MHB Calculating Area Under a Curve: Is My Approach Correct?

[jaychay]

Can you please check it for me that I have done it wrong or not ?
Thank you in advance.

 

[skeeter]

w/ respect to x, top function - bottom function

$\displaystyle \int_{-1}^0 9 - 9^{-x} \, dx + \int_0^2 9 - 3^x \, dx$

integral w/respect to y is ok and it can be simplified ...

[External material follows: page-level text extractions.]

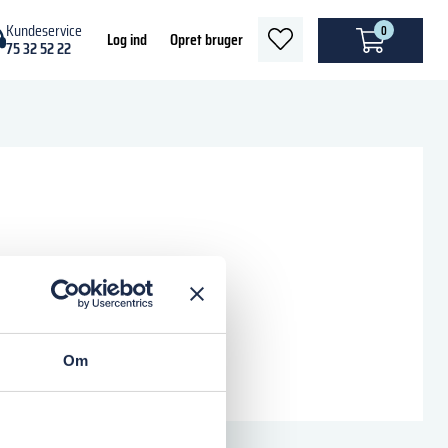
Kundeservice
0
heart
Log ind
Opret bruger
75 32 52 22
light
Om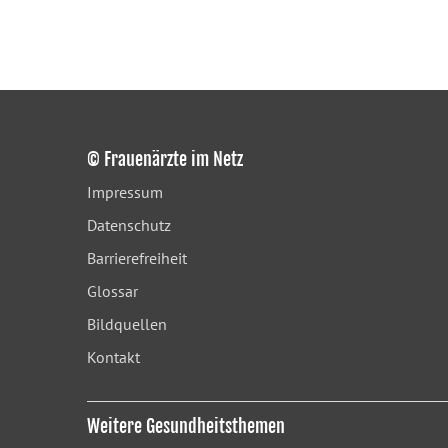
© Frauenärzte im Netz
Impressum
Datenschutz
Barrierefreiheit
Glossar
Bildquellen
Kontakt
Weitere Gesundheitsthemen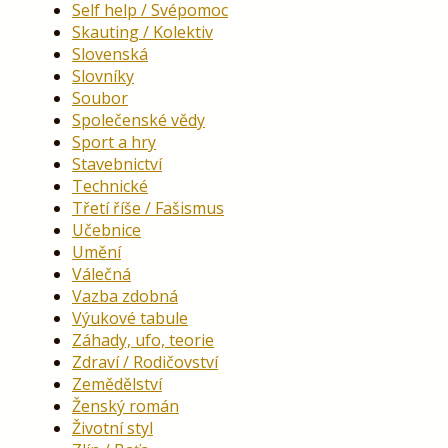
Self help / Svépomoc
Skauting / Kolektiv
Slovenská
Slovníky
Soubor
Společenské vědy
Sport a hry
Stavebnictví
Technické
Třetí říše / Fašismus
Učebnice
Umění
Válečná
Vazba zdobná
Výukové tabule
Záhady, ufo, teorie
Zdraví / Rodičovství
Zemědělství
Ženský román
Životní styl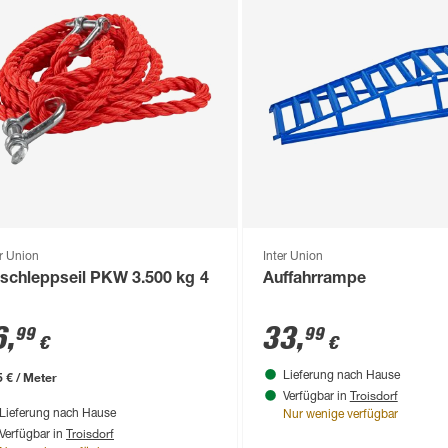
er Union
Inter Union
schleppseil PKW 3.500 kg 4
Auffahrrampe
6
,
33
,
99
99
€
€
5 € / Meter
Lieferung nach Hause
Troisdorf
Verfügbar in
Lieferung nach Hause
Nur wenige verfügbar
Troisdorf
Verfügbar in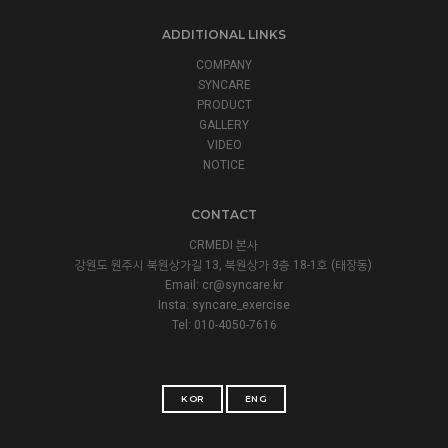
ADDITIONAL LINKS
COMPANY
SYNCARE
PRODUCT
GALLERY
VIDEO
NOTICE
CONTACT
CRMEDI 본사
강원도 원주시 북원상가길 13, 북원상가 3층 18-1호 (태장동)
Email:
cr@syncare.kr
Insta:
syncare_exercise
Tel: 010-4050-7616
KOR
ENG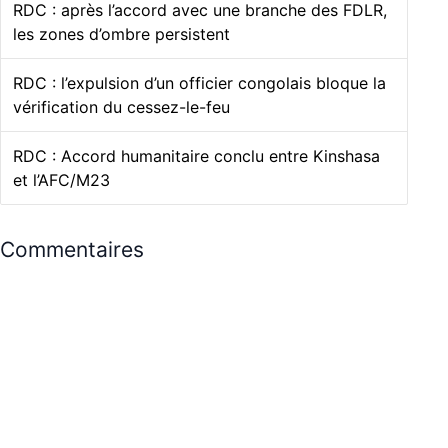
RDC : après l’accord avec une branche des FDLR,
les zones d’ombre persistent
RDC : l’expulsion d’un officier congolais bloque la
vérification du cessez-le-feu
RDC : Accord humanitaire conclu entre Kinshasa
et l’AFC/M23
Commentaires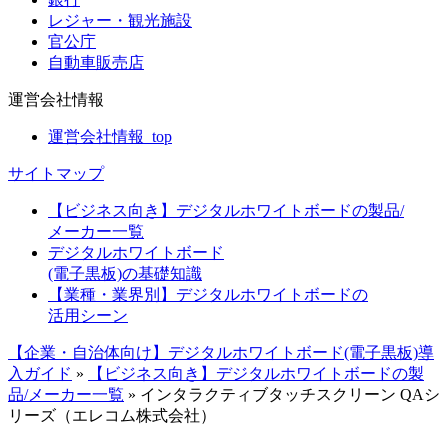
レジャー・観光施設
官公庁
自動車販売店
運営会社情報
運営会社情報_top
サイトマップ
【ビジネス向き】デジタルホワイトボードの製品/
メーカー一覧
デジタルホワイトボード
(電子黒板)の基礎知識
【業種・業界別】デジタルホワイトボードの
活用シーン
【企業・自治体向け】デジタルホワイトボード(電子黒板)導
入ガイド
»
【ビジネス向き】デジタルホワイトボードの製
品/メーカー一覧
»
インタラクティブタッチスクリーン QAシ
リーズ（エレコム株式会社）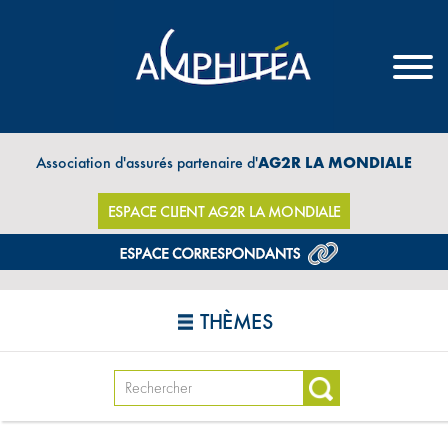
Association d'assurés partenaire d'
AG2R LA MONDIALE
ESPACE CLIENT AG2R LA MONDIALE
THÈMES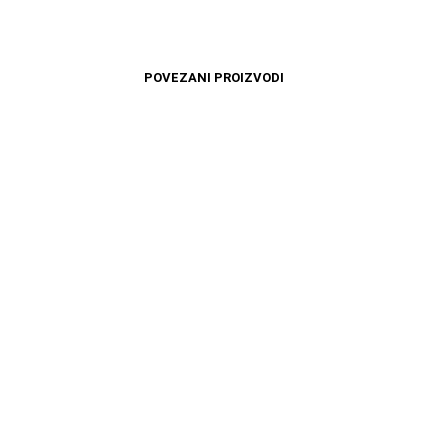
POVEZANI PROIZVODI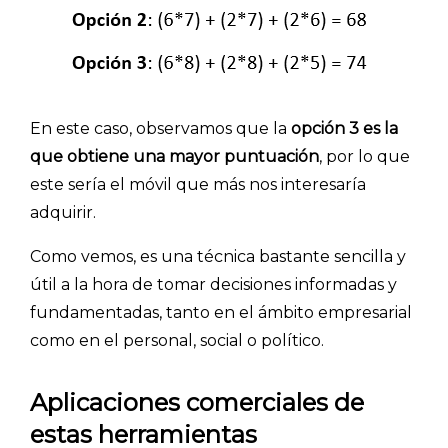
- Encuestas de recursos humanos
- Encuestas de satisfacción de cliente
- Inteligencia artificial
- Investigación de mercados
En este caso, observamos que la
opción 3 es la
que obtiene una mayor puntuación
, por lo que
- Marketing y encuestas
este sería el móvil que más nos interesaría
adquirir.
Como vemos, es una técnica bastante sencilla y
útil a la hora de tomar decisiones informadas y
fundamentadas, tanto en el ámbito empresarial
como en el personal, social o político.
Aplicaciones comerciales de
estas herramientas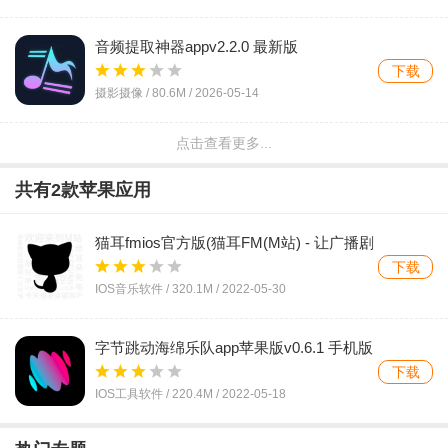
音频提取神器appv2.2.0 最新版
下载
摄影摄像 /
80.6M
/
2026-05-14
点击查看更多...
音频频谱分析仪安卓版appAudio Spectrum
Analyzerv3.2 最新版
下载
共有
2
款苹果应用
影音播放 /
1.6M
/
2026-03-25
猫耳fmios官方版(猫耳FM(M站) - 让广播剧
AudioAnchor音频播放器appv2.4.0 安卓版
流行起来)v4.8.0 iPhone版
下载
下载
IOS音乐软件 /
320.1M
/
2022-05-30
影音播放 /
5.8M
/
2026-03-24
字节跳动海绵乐队app苹果版v0.6.1 手机版
ATool音频处理app手机版v1.10 最新版
下载
下载
IOS工具软件 /
220.4M
/
2022-05-18
影音播放 /
58.5M
/
2026-01-14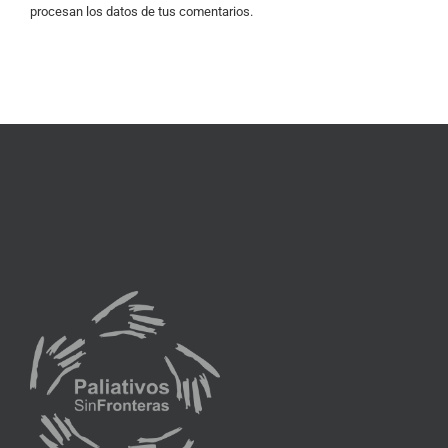
procesan los datos de tus comentarios.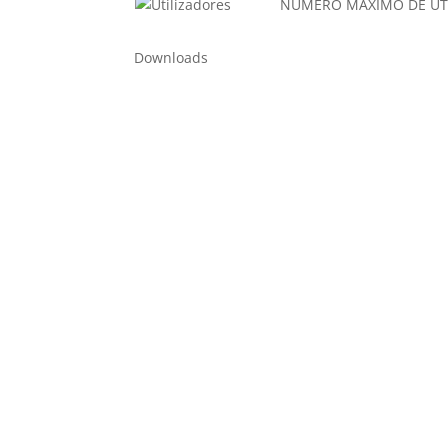
NÚMERO MÁXIMO DE UTI
Downloads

$\displaystyle \dfrac{3}{2\ln{3}} \int_1^9 \ln{y} \, dy$

secant function integral is set up correctly ... antiderivative is rather easy to see if you recognize the chain rule

 

[HOI]

The second problem looks pretty standard- take x from 0 to $\sqrt{\frac{\pi}{3}}$ and, for each x, y from 0 to $2xsec^2(x^2)$.

The area is $\int_0^{\sqrt{\frac{\pi}{3}}} 2x sec^2(x^2)dx$.

Let $u= x^2$ so that $du= 2xdx$. When x= 0, u=0 and when x= $\sqrt{\frac{\pi}{3}}$, $u= \frac{\pi}{3}$.

The integral becomes $\int_0^{\frac{\pi}{3}} sec^2(u)du$.